When our kids hurt their siblings, our sense of justice compels us to punish them. But sometimes punishment is not the best way to teach responsibility and wisdom. Check out this story from Jess:
Our 3-year-old son, Chaz was frequently biting and hitting his siblings. I used to respond by raising my voice to him: “Get out of here! Go to your room!” this resulted in a big fight: “NOOOOOOOOOOOOOO I don’t wanna go to my room! AUGHHHHHHHH!!!!”
Finding a New Way
Now that I’ve learned to respond calmly, it’s like Chaz is a whole new kid. When he bites his siblings, I take a deep breath, get down on his level, and calmly say, “Chaz, it’s important that we make sure other people are safe around us. And when you bite people, that means it’s not safe to be around you. You lose the privilege of being with your sisters for a while until you can make a plan about how to be a safe person again.” And Chaz takes himself to his room! It’s amazing to see the difference that responding calmly and enlisting Chaz in the plan to be safe has made in our family!
Often, our desire for “justice” through immediate punishment is actually a selfish desire to feel in control of a difficult situation, and it’s not truly for our child’s benefit. Consider Hebrews 12:10 – “They (our parents) disciplined us for a little while as they thought best; but God disciplines us for our good, in order that we may share in His holiness.”
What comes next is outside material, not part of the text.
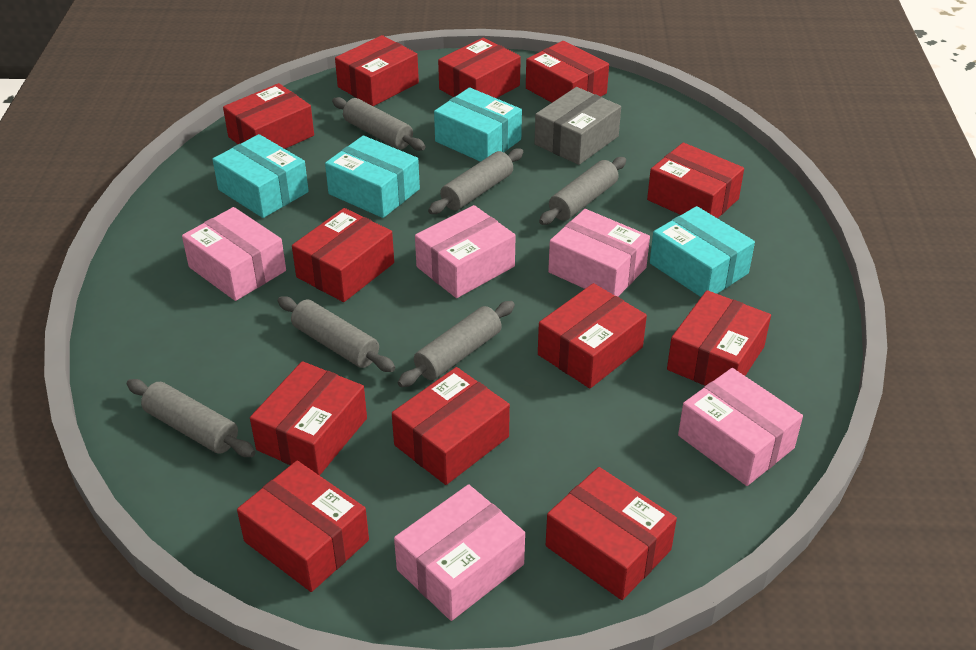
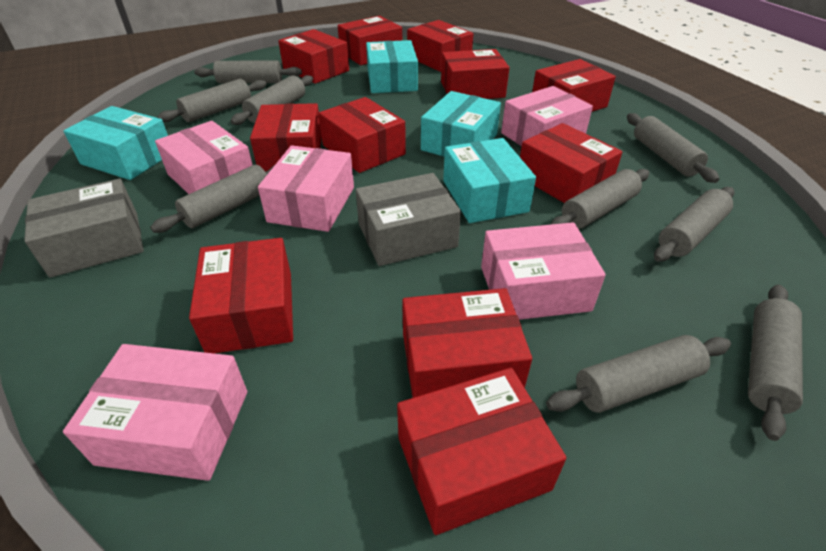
grey box: [534,87,621,165] = 1 -> [24,179,144,278] [356,173,461,266] = 2
grey rolling pin: [127,379,256,457] [278,296,395,372] [332,97,426,151] [398,301,515,387] [428,148,523,214] [539,157,626,225] = 6 -> [150,165,275,233] [157,79,266,122] [194,60,302,83] [231,75,313,125] [546,335,731,413] [550,169,649,229] [627,113,719,183] [654,187,734,262] [748,285,803,441] = 9
red box: [223,83,314,149] [237,461,369,592] [250,361,367,476] [292,208,394,302] [335,35,419,106] [392,367,510,485] [438,37,521,98] [526,41,609,103] [538,283,647,388] [546,467,677,600] [647,143,744,218] [667,290,771,386] = 12 -> [189,238,293,354] [250,103,322,172] [278,29,349,84] [319,97,406,173] [338,16,402,65] [397,368,566,535] [402,288,532,398] [407,20,473,72] [441,49,510,99] [520,123,623,203] [532,59,616,112] = 11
With a view for growing our children in God’s holiness, we can settle down and put words to the teaching like Jess did when she calmly said, “It’s important that we make sure other people are safe.” This is how we teach children to be responsible FOR THEMSELVES for the benefit of others, even at a young age!
Apply It Now:
After getting to a peaceful, purposeful mindset, try speaking calmly with your child like Jess did:
- “It’s important that ______________.” (What’s your family value that is being disregarded, and why is it important?)
- “When you ____________, it _________.” (Discuss the natural impact of the child’s misbehavior on themselves and others.)
- “You lose the privilege of ___________ until you can make a plan about __________.” (Calmly state the privilege lost and what the child can do to responsibly reconcile.)